Galileo groaned. “Do I have to know it?” he asked. “Can you let me forget?”

“Yes, of course. But it will be in you anyway. The potentiality is always there. And sometimes therefore you will remember it, despite the amnestics. Because memory is deep, and always entangled, and while you live, it lives.”

“That's fine, as long as I don't remember it.”

“Yes. But even when you don't, you do. It lies below your feelings.”

“And the others? The other Galileos, in the other potentialities?”

“Please understand. They are always there. There are so many.”

“Will they end? Will it ever end?”

“End? Do things end?”

Galileo groaned again. “So,” he said, “even if I saved myself an infinite
number of times, there would still be an infinite number of me that I hadn't saved. I will live through them again and again. Make the same discoveries and the same mistakes. Suffer the same deaths.”

“Yes. And sometimes you'll know that. Sometimes you'll feel it. This is your paradox of the infinities within infinities, which you will have discovered by feeling it in yourself. You live in Galileo's paradox. You'll hold your wife and mother apart as they try to kill each other, and it will strike you as horrible, then ridiculous, then beautiful. Something to love. This is the gift of the paradox, the gift of memory's spiral return.”

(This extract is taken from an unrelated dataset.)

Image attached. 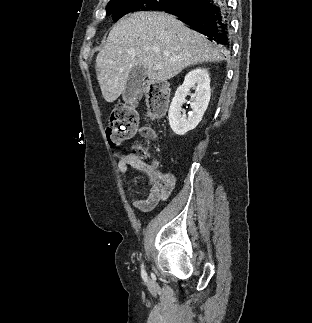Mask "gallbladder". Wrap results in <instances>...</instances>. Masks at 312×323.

“Always in me. Even if I forget.”

“Yes.”

“Then let me forget. Give me the amnestic.”

“Is that what you want? It will mean losing your conscious memory of a lot of this that you have seen out here.” Gesturing at Io's slaggy grandeur, and at Jupiter's enormity. And at herself.

“But not really,” Galileo said, “as you have just told me. It will still be in me. So, yes. I have to. I can't stand to know about the others. I would have to keep going back and trying to change things, like Ganymede. I can't face that. But I can't face the bad alternatives either—all the deaths, all the burning. It isn't right. So—so I need to forget, to go on.”

“As you wish.”

She gave him a pill. He swallowed it. She had slipped another one in the mouth of the Galileo there on the floor of the poisonous cellar, he was sure; a Galileo who would therefore live through all that followed that moment again, in ignorance, just as he had already; or at least until the stranger arrived. When it would all begin again.

“So I didn't really do anything by rescuing him,” he said. “I didn't change anything.”

“We made this eddy in time,” she said gently, and touched him.